If there’s one food that Chicago can claim as its own without contention, it’s the hotdog.
What started as a Depression-era budget meal has grown into a source of pride for Chicago over the intervening years. And with that pride comes fierce loyalty – every Chicagoan has a hotdog joint they swear by, their go-to stop for a pre-game meal or late-night snack.
There’s a deep heritage to the Chicago hotdog stand – a sort of simple, exact architecture to both the shop and the dog itself, with the stands squat and colorful, and the dogs precisely layered. And while the hotdog is a relatively simple thing, each shop’s minute variations make a world of difference. For that reason, Culture Trip has gathered the top hotdog joints in the city so that you can try them all out and find which one speaks to you. Just be careful who sees you with ketchup.
This Lincoln Park joint is legendary not only for its food but also for the verbal abuse its workers will gladly dish out on the late-night crowd. The scrappy stand has been in operation since 1983, though the insult policy wasn’t instituted until the early ’90s when owner Larry Gold found that the best way to get the attention of drunk and distracted clientele was to yell obscenities at them. Since then, it’s become a sort of rite of passage – a blustery, blissful experience that is quintessentially Chicago. It helps that its dog is a bit different, too. While it’s commonly served “all dressed up”– meaning with the classic toppings of tomato, relish, mustard, white onion, sport pepper, celery salt and a dill pickle – the wiener itself is a char dog, granting the whole thing a bit more smoke and bite than your standard steamed frank.
While the classic Chicago-style dog is hands down the reigning king of Windy City frankfurters, there are options outside of the dragged-through-the-garden variety. Take, for example, the Maxwell Street Polish, a decidedly simpler staple done exceedingly well by Jim’s Original in Little Italy. Swap out the slender beef frank for a meatier Polish sausage and the greenery for some grilled onions, and you’ve got a tried-and-true classic descended from the city’s considerable Eastern European heritage. It’s one that Jim’s Original has had time to perfect over the stand’s 80-year existence.
Devil Dawgs is an experience in options. For one thing, the shop has four locations spread out across the North Side, meaning you don’t have to run all across the city to find that one particular stand. It also has a variety of hotdogs – there’s everything from the classic Chicago to a Coney imitation and even a taco dog. There’s also a separate menu for the titular “Devil Dawgs,” quarter-pound grilled sausages dressed up in toppings ranging from the Chicago Polish to a kimchi-slathered Seoul Dawg. Hit one, or hit them all, and bask in the freedom of choice this great city affords you.
For another fabulous twist on the classic recipe, head either to Lakeview or Logan Square for a taste of Redhot Ranch, where four bucks get you one of the best two-for-one combos in the city. Redhot offers what’s been deemed the Depression Dog, a stripped-down variant sans all the sliced vegetables and with a hearty vein of fries packed right on top of the frank itself. It’s perfect for a grab-and-go curbside chow, main course and side dish wrapped up in one easy, delicious package.

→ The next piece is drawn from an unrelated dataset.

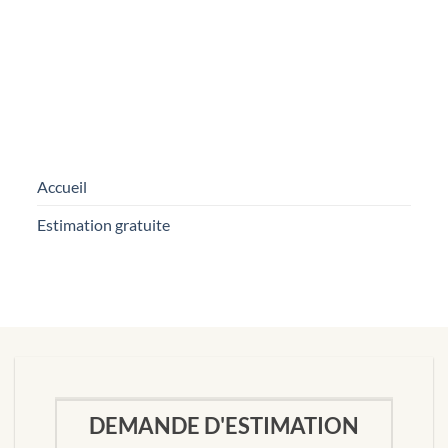
ENVOYER
Accueil
Estimation gratuite
DEMANDE D'ESTIMATION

On the other end of the variety spectrum is Wrigleyville Dogs, a standard dog-and-beef joint down the street from Wrigley Field. What you see is what you get here – your options are a Chicago dog and a Polish. You can, of course, grab a burger or Italian beef, but nothing quite matches the walkability of a hotdog, especially if you’re heading over to a game.
This Ukrainian Village stand is perhaps best known for its burger, frequently billed as one of the best in the city. But this is a hotdog list, and its garden-dragged char dog is well worth the trip, as are its world-class shakes – and its fried shrimp. Really, Fatso’s Last Stand makes this list for its sheer consistency across its whole menu – it knows how to combine buns and meat in marvelous ways. Come here for the char dog, but bring your friends and grab one of everything so that you can bask in the glory of greasy Chicago goodness.
It’d be a downright travesty to shine a light on the Cubbies’ fan food without mentioning its crosstown rivals, the White Sox, and their stadium-adjacent hotdog hut, 35th Street Red Hots. The dog is your usual Depression-style fare – fresh-cut fries rolled directly onto a Vienna frank smeared with mustard and relish. There is an option to put ketchup on your dog, surprisingly enough, but you’ll have to ring the Ketchup Bell of Shame to do so. If the public humiliation is worth a smear of the red stuff, then go right ahead.
Wolfy’s on the Far North Side has been serving up dogs for more than 50 years now, and its recipe has stayed more or less the same. The frank is Vienna beef, the pickle is a spear, and the celery salt is dusted just so over the top. It’s an original, an icon, an encapsulation of what the Chicago dog means – history, heritage and a sense of belonging to a neighborhood as well as a city. Wolfy’s is a bit out of the realm of skyscrapers, but it’s well worth the hike to dine at a joint that’s been doing it the Chicago way for so long.